La moitié de sa surface ne sera pas rendue aux automobilistes après les Jeux. Elle sera offerte à la promenade depuis les Tuileries jusqu'à l'Obélisque. On a déjà l'expérience du fonctionnement de la place en demi-jauge avec la Coupe du monde de rugby. Les faits sont là, la circulation est plus fluide quand la moitié de la Concorde est fermée. Je suis très soucieuse de conserver son caractère patrimonial exceptionnel et minéral, tout en adaptant la ville aux pics de chaleur qu'on va connaître, jusqu'à 50 degrés. Je veillerai aussi à respecter sa symétrie, qui fait partie de la vision des architectes de l'époque classique. Je vous le dis, la place accordée à la voiture dans ce lieu emblématique n'aura été qu'une parenthèse dans l'Histoire.
Le président de Paris 2024, Tony Estanguet, affirme dans notre journal que tout sera prêt pour les Jeux.
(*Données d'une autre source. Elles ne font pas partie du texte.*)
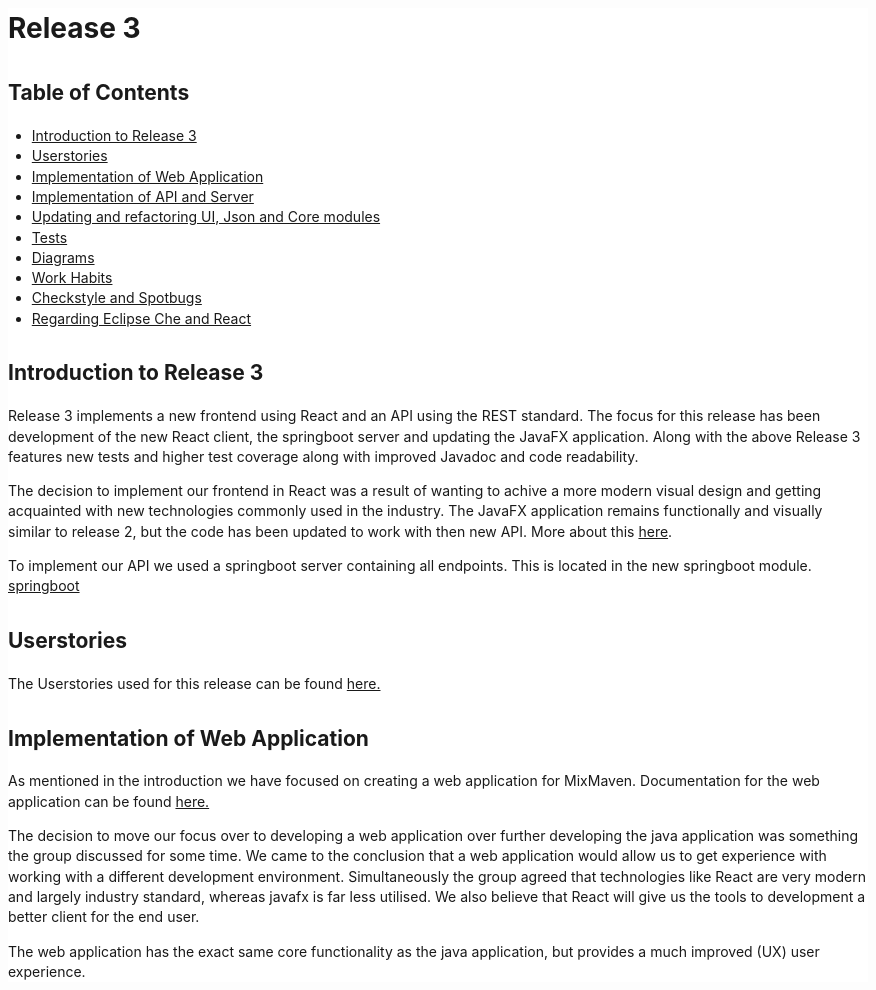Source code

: # Release 3

## Table of Contents

- [Introduction to Release 3](#introduction-to-release-3)
- [Userstories](#userstories)
- [Implementation of Web Application](#implementation-of-web-application)
- [Implementation of API and Server](#implementation-of-api-and-server)
- [Updating and refactoring UI, Json and Core modules](#updating-and-refactoring-ui-json-and-core-modules)
- [Tests](#tests)
- [Diagrams](#diagrams)
- [Work Habits](#work-habits)
- [Checkstyle and Spotbugs](#checkstyle-and-spotbugs)
- [Regarding Eclipse Che and React](#regarding-eclipse-che-and-react)

## Introduction to Release 3

Release 3 implements a new frontend using React and an API using the REST standard. The focus for this release has been development of the new React client, the springboot server and updating the JavaFX application. Along with the above Release 3 features new tests and higher test coverage along with improved Javadoc and code readability.

The decision to implement our frontend in React was a result of wanting to achive a more modern visual design and getting acquainted with new technologies commonly used in the industry. The JavaFX application remains functionally and visually similar to release 2, but the code has been updated to work with then new API. More about this [here](#updating-and-refactoring-ui-json-and-core-modules).

To implement our API we used a springboot server containing all endpoints. This is located in the new springboot module. [springboot](/mixmaven/springboot/README.md)

## Userstories

The Userstories used for this release can be found [here.](/docs/release-3/user-stories.md)

## Implementation of Web Application

As mentioned in the introduction we have focused on creating a web application for MixMaven. Documentation for the web application can be found
[here.](/webapp/README.md)

The decision to move our focus over to developing a web application over further developing the java application was something the group discussed for some time. We came to the conclusion that a web application would allow us to get experience with working with a different development environment. Simultaneously the group agreed that technologies like React are very modern and largely industry standard, whereas javafx is far less utilised. We also believe that React will give us the tools to development a better client for the end user.

The web application has the exact same core functionality as the java application, but provides a much improved (UX) user experience.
A-t-il raison ?
Je n'ai cessé de le dire : on est prêts. Concernant les infrastructures, la Seine, le réseau de pistes cyclables, l'accueil des touristes, l'accueil des épreuves sur les sites olympiques, nous sommes prêts. Il y a d'autres sujets, comme celui des transports en commun, sur lesquels il y a encore du boulot. Est-ce que ça empêchera les Jeux de se dérouler correctement et d'être exceptionnels ? Non. Nous avons fait le choix de Jeux dans la ville. Donc oui, on est prêts.
Sur le plan de la sécurité, pouvez-vous affirmer que vous serez prêts ?
Bien sûr. D'abord parce qu'on travaille très bien avec Gérald Darmanin. Il n'y a pas une feuille de papier à cigarette entre nous sur l'organisation de la sécurité. On a aussi la chance d'avoir un grand professionnel avec le préfet de police, Laurent Nuñez, avec la brigade des sapeurs-pompiers de Paris, toutes les forces de police et de gendarmerie qui seront mobilisées, mais aussi notre police municipale.
Travaux, bouchons, doublement du prix des transports... Les JO ne risquent-ils pas d'être avant tout une contrainte pour les Parisiens ?
Je crois au contraire que ces jeux vont être formidables pour les Parisiens. Déjà en permettant le plus possible à la « vie habituelle » de se dérouler. Bien sûr, il y aura des contraintes avec l'installation des sites olympiques, pour certaines d'entre elles dès mars-avril. Mais quand on arrivera aux beaux jours, croyez-moi, les Parisiennes et les Parisiens se rendront compte de ce que seront les Jeux. Il y a ceux qui aiment le sport, pas besoin de les convaincre. Il va falloir embarquer, et c'est mon boulot, celles et ceux qui sont inquiets pour leur quotidien. Les Jeux à Paris seront une fête inoubliable. Ce sera un moment de joie et de fraternité, on en compte si peu aujourd'hui.